TASK DIRECTIONS
Pull out the lines that begin with the one containing "Previous: Previous -> Interface" and end with the one containing "architecture at (94, 103): architecture", both included, and reproduce them word for word with nothing else.

PROVIDED MATERIAL
[BEGIN]

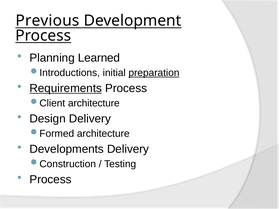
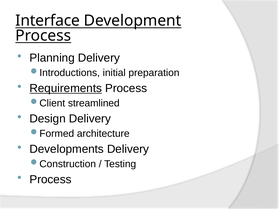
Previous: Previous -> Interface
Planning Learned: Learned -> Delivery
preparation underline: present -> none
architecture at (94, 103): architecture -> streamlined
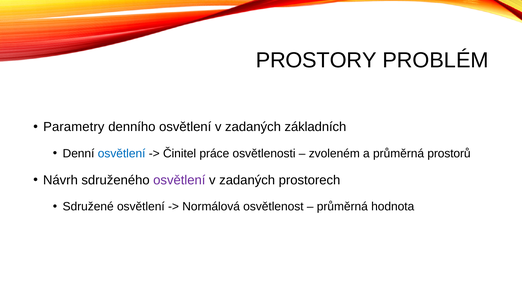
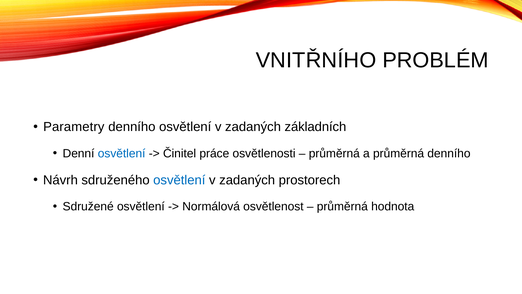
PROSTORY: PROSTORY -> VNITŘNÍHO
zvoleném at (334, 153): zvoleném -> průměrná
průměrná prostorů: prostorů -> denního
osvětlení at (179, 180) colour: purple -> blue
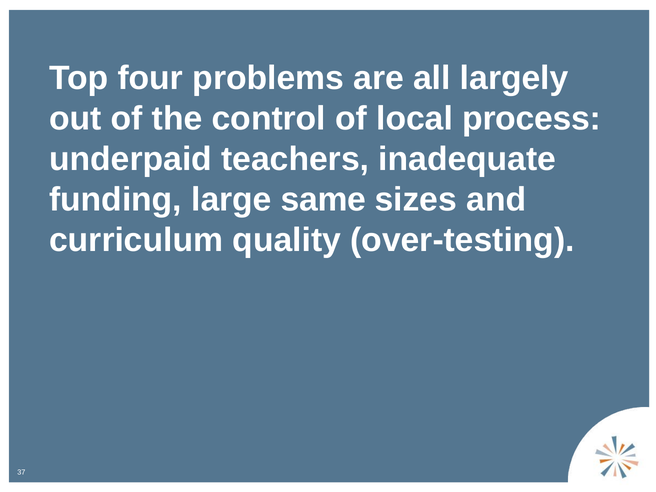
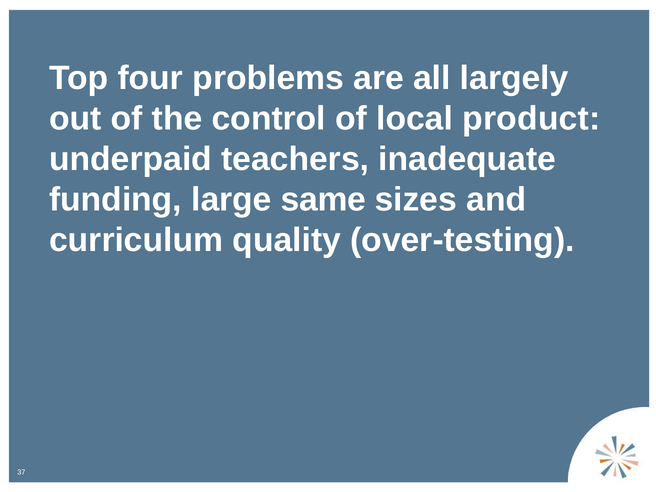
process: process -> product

[END]
[BEGIN]

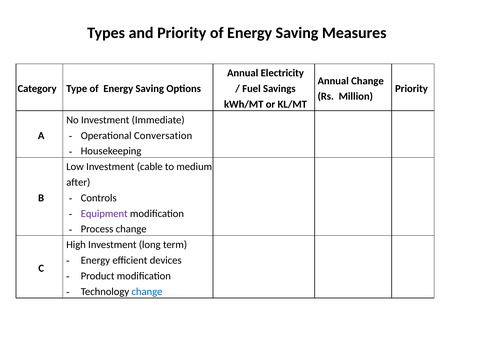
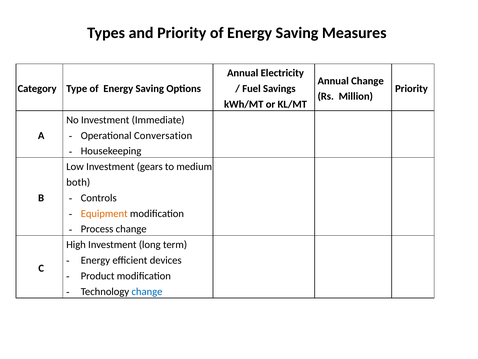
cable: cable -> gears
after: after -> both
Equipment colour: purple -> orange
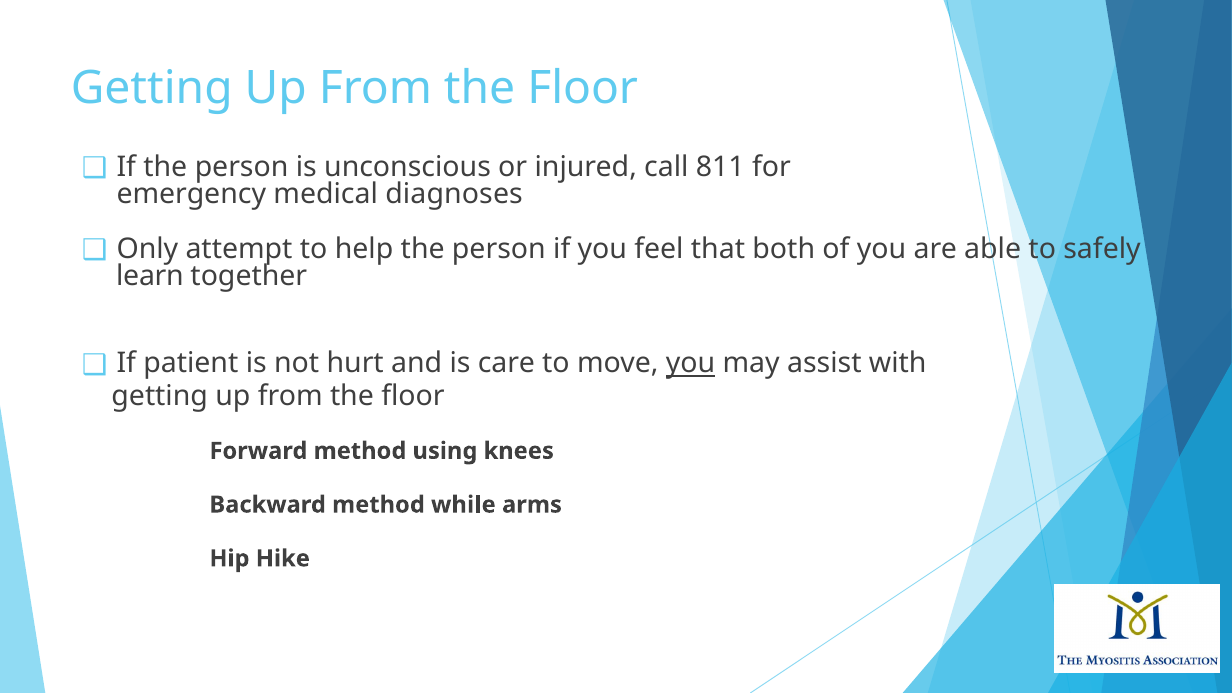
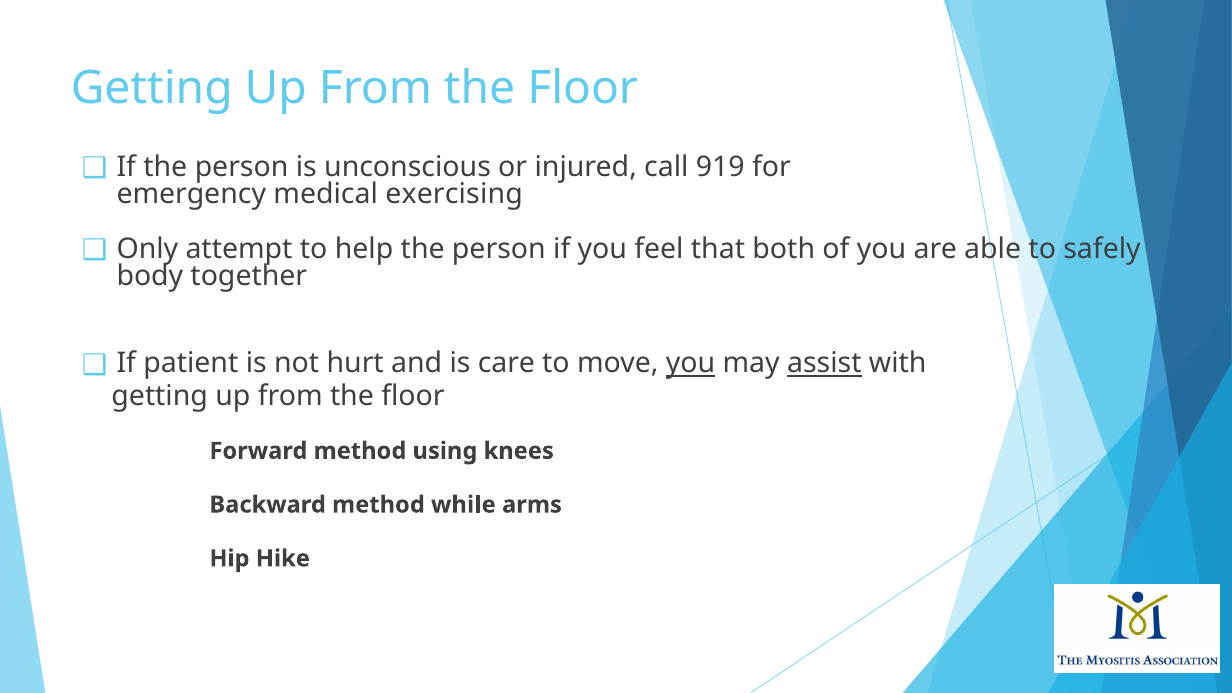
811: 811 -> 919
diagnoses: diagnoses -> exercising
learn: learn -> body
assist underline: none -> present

[END]

WRITTEN ANSWER
Previous: Previous -> Interface
Planning Learned: Learned -> Delivery
preparation underline: present -> none
architecture at (94, 103): architecture -> streamlined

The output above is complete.